Yahoo has turned to the Hadoop open source cluster framework for crunching the data from "500 million users per month and billions of interesting events per day," said Yahoo's Ajay Anand, speaking at the Cloud Computing Expo in New York City this week.

Researchers from Yahoo Mail have already used Hadoop as a platform for finding botnets that are spewing out spam. Other Yahoo researchers have collaborated on Webmap, "a gigantic table of information [showing] every Web site, page, and link that Yahoo knows about," he told a packed hotel conference room on Tuesday.

First launched as an open source project back in 2005, Hadoop is a framework for running application on large clusters built from inexpensive commodity hardware.

The framework is based on the Google File System (GFS) and Google's Map/Reduce, a computational paradigm that divides applications into many small fragements of work which can be distributed to any computing node in the cluster.

Although Hadoop is written in Java, the Hadoop team at Yahoo has pitched in along the way with contributions that include Pig Latin, a high level language that generates Map/Reduce jobs. "Pig Latin is much simple [for users] to understand," he contended. Myriad other contributions to the project have included Facebook's Hive, a data warehousing layer.

Why did Yahoo join in on the open source project, anyway? "Data is the next big opportunity for the Web," Anand explained, giving credit to Dr. Tim Berners-Lee's description of Web 2.0. "The second phase [of the Web] is based on doing some intelligent kinds of analysis on the various kinds of data you have."

Aside from analyzing its log files, Yahoo was initially interested in creating better search indexes, optimizing ads, and experimenting with machine learning. But Web 2.0 also offers "opportunities to focus on thing you wouldn't necessarily otherwise do."

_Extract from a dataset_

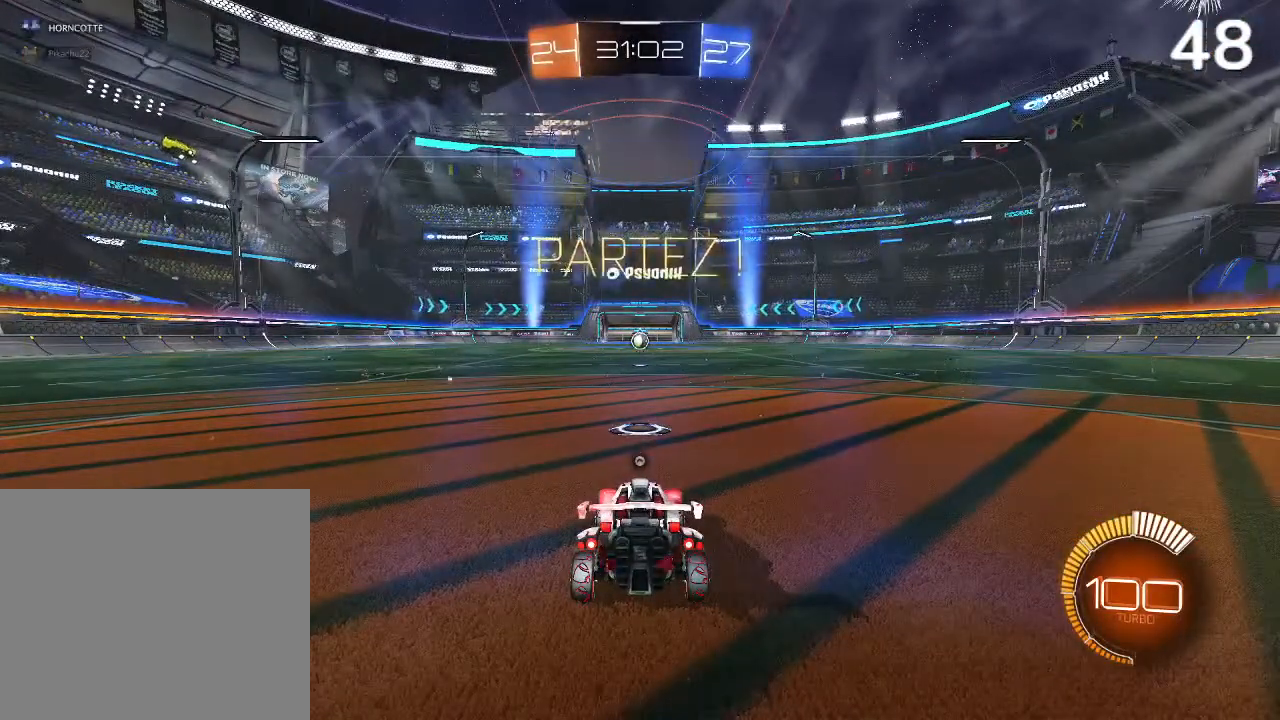
{"buttons": [], "left_stick": "center", "right_stick": "center", "events": []}
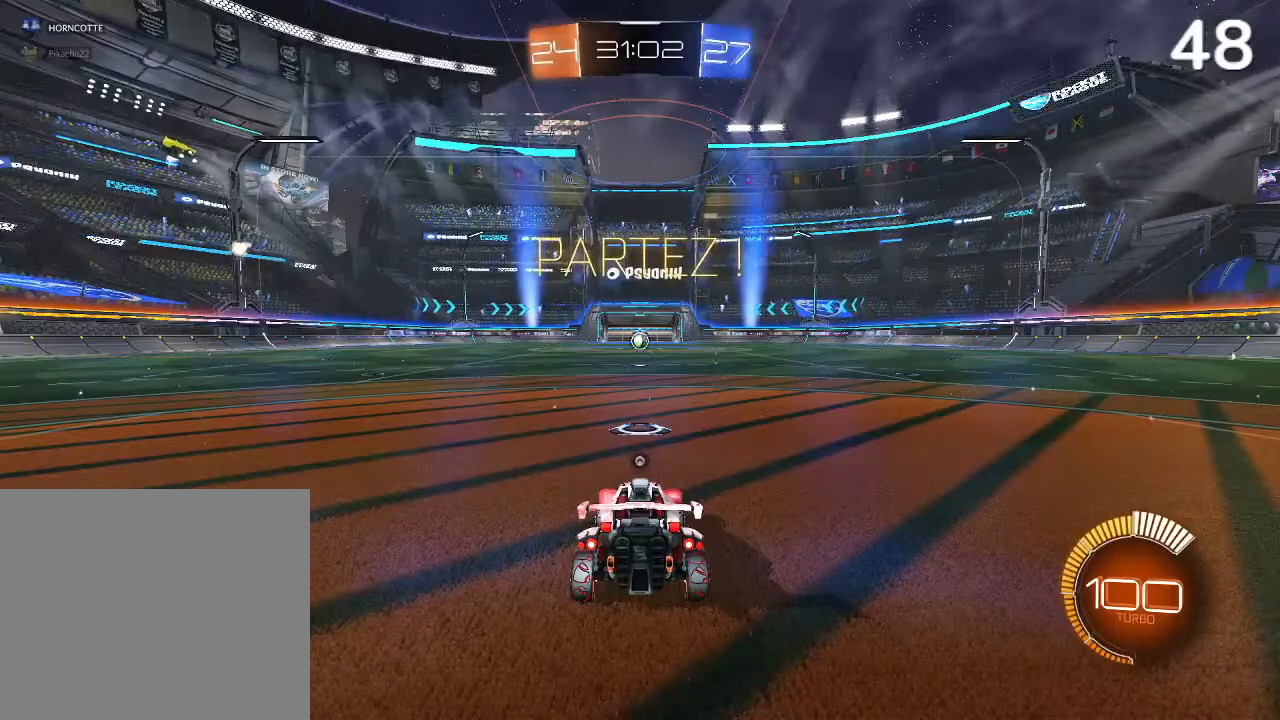
{"buttons": [], "left_stick": "center", "right_stick": "center", "events": [[300, "TRIANGLE", "down"], [400, "TRIANGLE", "up"]]}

Anand said that the Hadoop framework provides the capabilities needed for drilling down into huge volumes of data: massive scalability; cost effective performance on commodity hardware; a reliable infrastructure which is able to deal with disk failures; and the ability to share computing resources across applications.

If one department of a company requires 4,000 computers to run an application, for example, the department no longer has to go out and buy 4,000 computers. Instead, the same servers can be used by multiple departments.

The Hadoop Distributed File System (HDFS) achieves reliability by replicating data across multiple hosts. Under the Hadoop approach, data storage scales horizontally, whereas metadata -- or "data about the data" -- scales vertically. Essentially, tasks are moved to "where the data is, for better performance," he said.

Yahoo's Hadoop team, which started out with five engineers or so, has since mushroomed to 15 or 20. Meanwhile, less technically inclined researchers at Yahoo have learned Pig Latin for programming the framework. Hadoop can also be programmed with the use of scripting languages and C/C++, in addition to Java, he noted.

Hadoop has "encouraged researchers at Yahoo to get new insights into data," according to Anand. Many of them have "started skunkworks project [and] scaled up to 400 nodes" without having to go through an approval process, since new hardware didn't need to get purchased.

Computational processing is a lot faster, too. Yahoo built its entire Webmap on Hadoop in just 70 hours, the audience was told.